IT’S OURS: Fiesta, that is. (Old Spanish Days, if you prefer.)

The Outside World has Bastille Day, Mardi Gras, Carnival in Rio, St. Patrick’s Day, Thanksgiving, Christmas, New Year’s Day, Summer Solstice, Fourth of July, Easter, Chinese New Year, Doo-Dah Parade, Day of the Dead, Cinco de Mayo, etc.

Barney Brantingham

But Fiesta is ours. One big, fun block party once a year. Everyone’s invited. Anybody’s kids can dance flamenco on the De la Guerra Plaza stage or do the fandango. You don’t need to come from a Famous First Family to enter your kids in the Children’s Parade.

It’s a week when everything gets a little wild and wacky and, if the mood strikes, romantic.

It’s not Fiesta if you haven’t fallen in love just once in your life under that creamy August moon, with someone you rub elbows with at the margarita bar — someone from the office or a neighbor, a blonde at the end of the bar with cascarones in her hair, or some dark-haired guy with an intriguing accent.

Fiesta week can mean enough excitement for a lifetime, or, for some, a time to get out of town.

Your kids have practiced a year at one of the dance studios and now, nervous as all get-out, it’s their moment — the daughter in an expensive Spanish-style dress you couldn’t really afford, or the son in a too-small dark suit and a painted-on mustache — to strut their stuff in front of tearful parents and gawking tourists.

Fiesta is nothing to take seriously. True, “Old Spanish Days” never existed in the way the posters portray. Old Mexican Days would fit history better. The era was also short on “Days of the Dons” glamour, unless you’re in love with manure, dusty streets, and lack of air conditioning.

But we know all that. Just as we know that this Saint Barbara business is just a myth. There’s no proof that she ever existed, and the Catholic Church doesn’t even consider her a saint. The Orthodox Church, however, does venerate her, and Saint Barbara is also recognized as the patron saint of U.S. Navy and Marine Corps Aviation Ordnancemen.

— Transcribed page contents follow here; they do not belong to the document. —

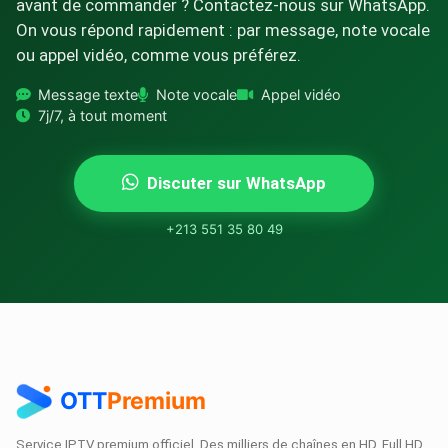
avant de commander ? Contactez-nous sur WhatsApp.
On vous répond rapidement : par message, note vocale
ou appel vidéo, comme vous préférez.
Message texte
Note vocale
Appel vidéo
7j/7, à tout moment
Discuter sur WhatsApp
+213 551 35 80 49
OTT
Premium
Service IPTV premium officiel. Des milliers de chaînes en HD, Full HD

But after all, the city and county were named for her, and we have a tradition of naming a “Saint Barbara” to reign over the Fiesta parade. That’s one parade we don’t want to rain on.

I’ll be eating my way through Fiesta as usual, posting online after tasting around town. Tip: The official Fiesta brochure doesn’t mention it, but Fiesta food aficionados know that authentic Mexican cuisine awaits at Our Lady of Guadalupe on Friday, Saturday, and Sunday.

BEVMO! BLUES: It’s enough to drive San Roque residents to drink. Three conservative Santa Barbara councilmembers, who swore to voters last fall that they’d valiantly protect neighborhoods, just bashed San Roque. They gave preliminary okay to the BevMo! upper State Street liquor outlet, with its noise, traffic, and caravans of huge delivery trucks. To say nothing of a parking mess hangover sure to come. The parking lot is pint-sized, the narrow alley behind runs past a row of homes, and employees will surely be searching nearby streets for parking spots. San Roque residents are already upset because the city okayed Verizon, whose employees crowd nearby residential streets because parking is inadequate. But councilmembers Michael Self, Dale Francisco, and Frank Hotchkiss just couldn’t say no to BevMo! Nor could Mayor Helene (what was she thinking?) Schneider.

The city council’s final okay is due in a few weeks. I asked Marc Chytilo, attorney for neighbors who had appealed to the council about the Architectural Board of Review’s (ABR) okay, if he was taking the issue to court. He said he wanted to await final council action before deciding.

The California Department of Alcoholic Beverage Control (ABC) still hasn’t given its okay. No matter what the council does about the ABR, the deciding action was already taken when the police department gave its thumbs-up weeks ago, an ABC official told me this week. ABC expects to finish its investigation this month and schedule a hearing in Santa Barbara for sometime next year. Unless, of course, opponents withdraw their protests, which isn’t likely.

SILLY SULLIVAN: It’s a romp, it’s silly, and I wonder what Gilbert & Sullivan would think of it. It’s Precious Nonsense, being staged at the Circle Bar B Dinner Theatre, including a raucous version of G & S’s Pirates of Penzance. Leaders in this wacky musical are the Lunt and Fontanne stage duo of Refugio Road, producer/actors Susie and David Couch. It shows through September 5.

TRAGIC LOVERS: Gangs rampaging through Solvang? No, just the Jets and the Sharks having a rumble as Tony and Maria fall tragically in love in a brilliantly staged West Side Story at the PCPA’s open-air Festival Theater. I was blown away by the dancing Saturday night. Sue shed a tear at the end. (Couldn’t Shakespeare have been given a rewrite by a script doctor to provide a happy ending? Call it West Side Without Tears? Bilingual Love? Speaking of which, I hear Santa Barbara High plans to stage a bilingual version of WSS.)